The Token structure is:
@interface Token: Object
{
    enum TOKEN_TYPE type;
    union {
	struct {
	    char *str;
	    unsigned int len;
	} string;
	struct {
	    int num;
	} fixnum;
    } data;
}
Comment 3 Bruno Wolff III 2012-02-05 15:34:19 UTC 
Created attachment 559471 [details]
This is the patch used to fix the build after the mass rebuild attempt failed.
Comment 4 Aravind vijayan 2012-02-06 00:28:38 UTC 

-- 
Fedora Bugzappers volunteer triage team
https://fedoraproject.org/wiki/BugZappers
Comment 5 Bruno Wolff III 2012-02-06 01:11:52 UTC 
Why did you close this bug?
Comment 6 Aravind vijayan 2012-02-06 02:00:09 UTC 
Apologizing i think this bug was fixed,
> This is the patch used to fix the build after the mass rebuild attempt failed.





-- 
Fedora Bugzappers volunteer triage team
https://fedoraproject.org/wiki/BugZappers
Comment 7 Bruno Wolff III 2012-02-06 03:03:06 UTC 
No. That patch was used to fix FTBFS between raidem-0.3.1-19.fc17 and raidem-0.3.1-19.fc19. However after raidem was building successfully it didn't actually work. I suspect this is a problem with gcc, but don't know for sure.

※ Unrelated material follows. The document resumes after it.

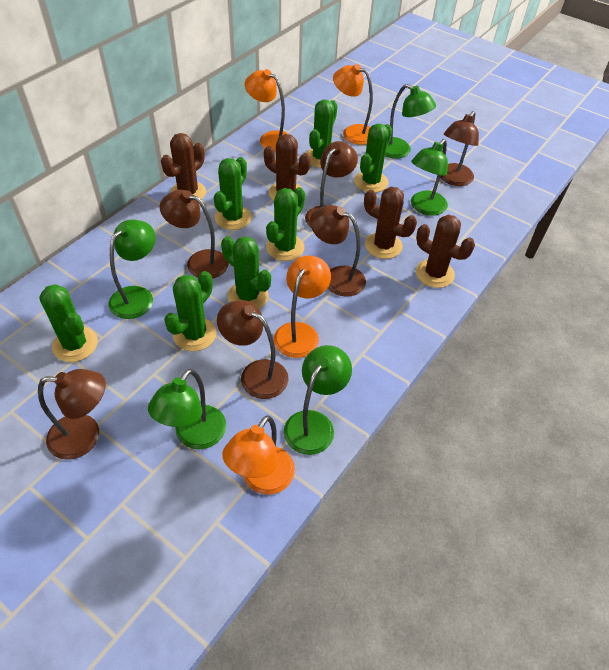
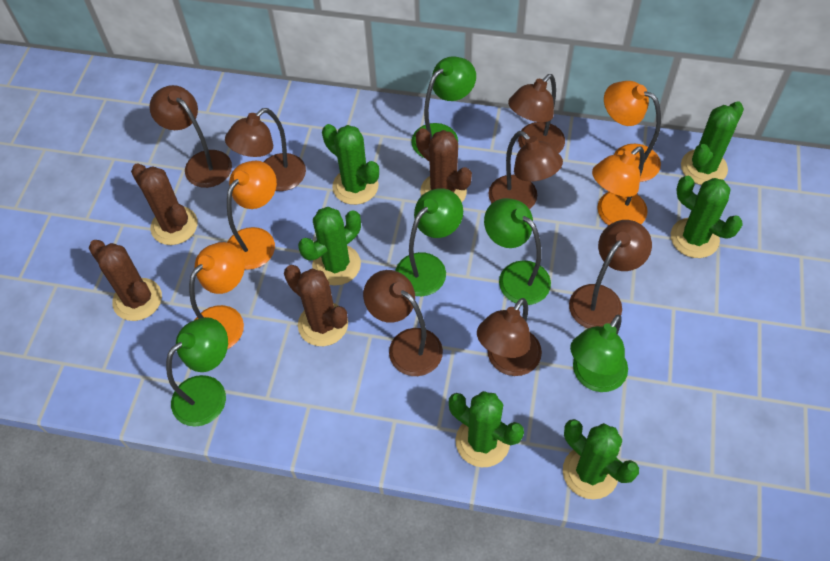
brown lamp: [38,369,106,460] [160,190,229,279] [217,300,289,399] [305,141,358,227] [310,205,366,297] [440,111,479,186] = 6 -> [149,85,232,188] [225,108,306,191] [363,270,443,376] [477,298,542,376] [489,131,563,210] [508,74,565,153] [569,220,652,328] = 7
green cactus: [39,284,98,362] [164,271,216,351] [214,157,252,230] [221,236,271,309] [266,187,305,261] [306,100,338,168] [354,124,392,193] = 7 -> [298,207,361,286] [322,124,379,205] [449,391,524,467] [563,419,639,499] [671,176,743,258] [681,101,744,185] = 6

Comment 8 Jakub Jelinek 2012-02-06 14:04:13 UTC 
I guess this is related to
http://gcc.gnu.org/ml/gcc-patches/2011-06/msg00254.html
The segfault is because:
901	  /* First try if the object understands forward::.  */
902	  if (! frwd_sel)
903	    frwd_sel = sel_get_any_uid ("forward::");
904	
905	  if (__objc_responds_to (object, frwd_sel))
in __objc_forward has frwd_sel NULL when calling __objc_responds_to, supposedly because -forward:: has been removed from Object.m.
Please talk to Nicola Pero on how you should adjust your code.
Comment 9 Bruno Wolff III 2012-02-06 15:37:54 UTC 
Thanks for the help.
I think this means that raidem is using a depreciated feature and this isn't actually a gcc bug, so I am going to close this and just track the issue through the raidem bug.